The Alabama Senate voted Tuesday to permit a church to form its own police force.
Lawmakers in the Senate voted 24-4 to pass Senate Bill 193, which would allow Briarwood Presbyterian Church in suburban Birmingham to create its own department of law enforcement, the Associated Press reported.
The church said it needs a police force to keep its 4,100 member church, including a K-12 school and a theological seminary with 2,000 students and teachers, safe.
“The sole purpose of this proposed legislation is to provide a safe environment for the church, its members, students and guests,” church administrator Matt Moore told NBC News.

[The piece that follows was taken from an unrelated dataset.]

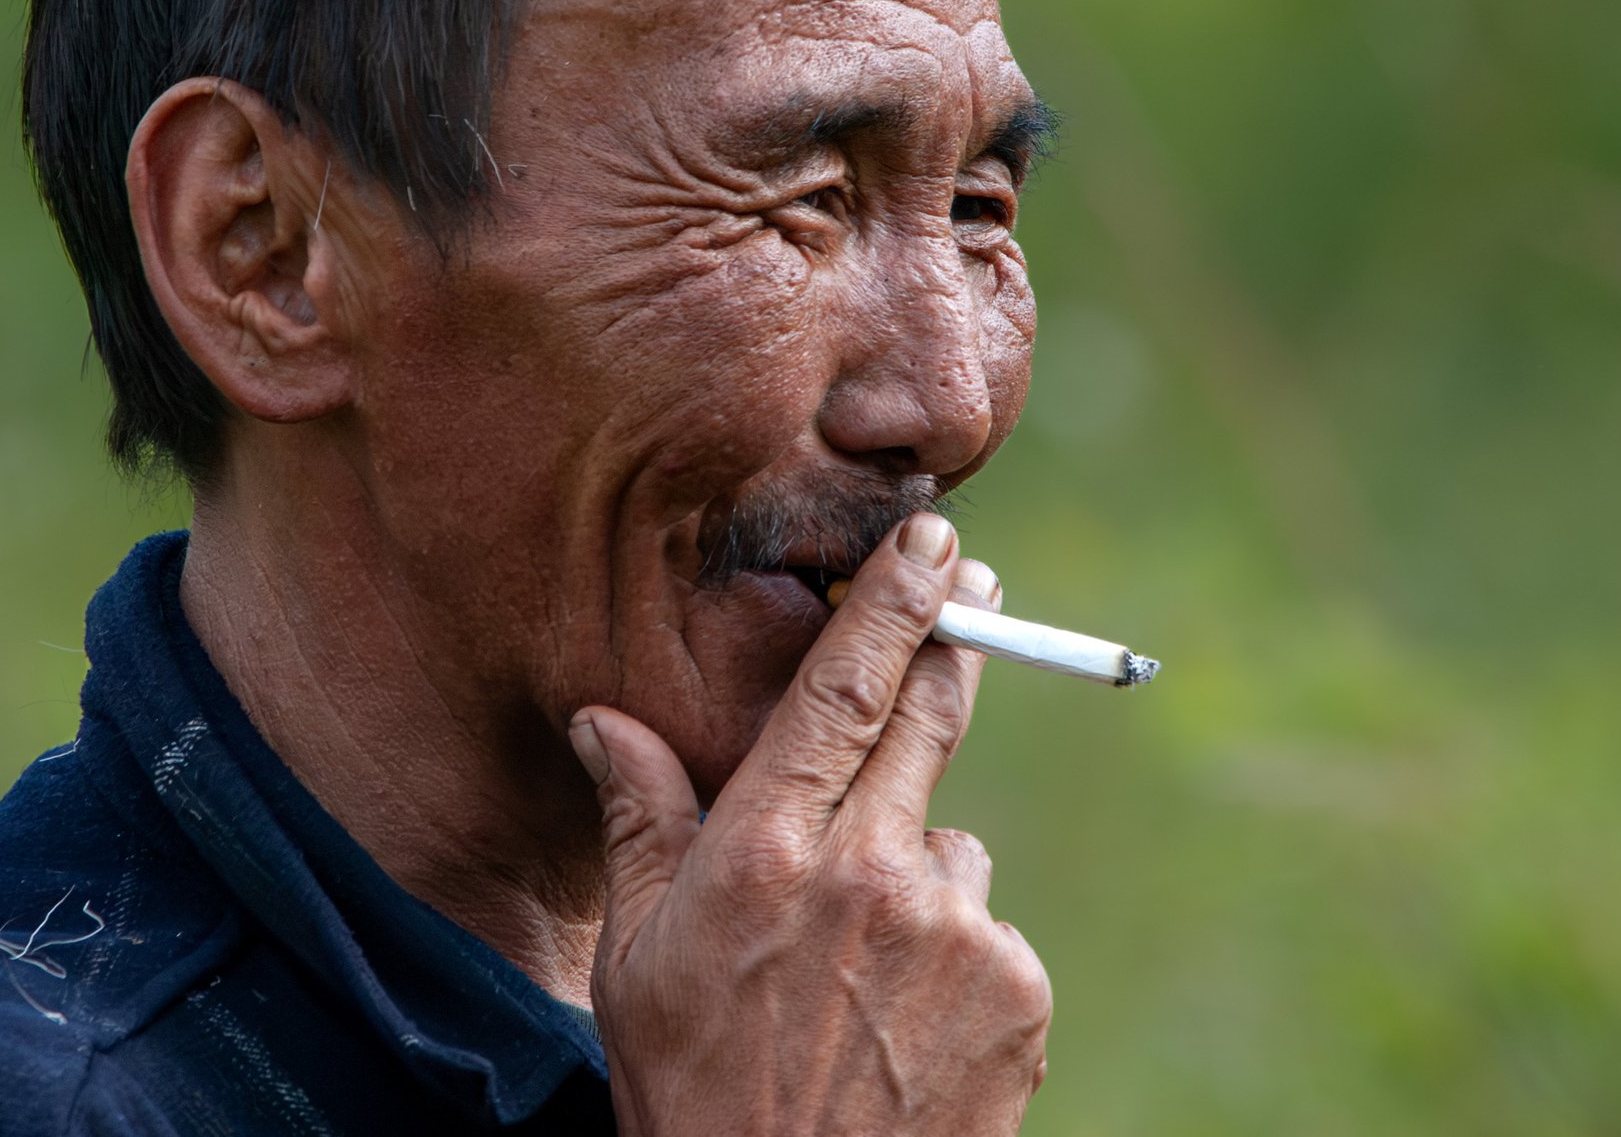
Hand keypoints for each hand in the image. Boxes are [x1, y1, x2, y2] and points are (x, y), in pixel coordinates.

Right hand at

Opponents of the legislation argue that the church could use its own police force to cover up crimes, while some have questioned the bill’s constitutionality because it blurs the line between separation of church and state.
“Vesting state police powers in a church police force violated the Establishment Clause of the First Amendment,” ACLU Alabama’s acting executive director, Randall Marshall, wrote in a memo to the legislature. “These bills unnecessarily carve out special programs for religious organizations and inextricably intertwine state authority and power with church operations.”
The state of Alabama has allowed some private universities to have a police force but never a church or a non-school entity.
Police experts say such a police force would be the first to exist in the United States.
The bill now moves to the House for consideration.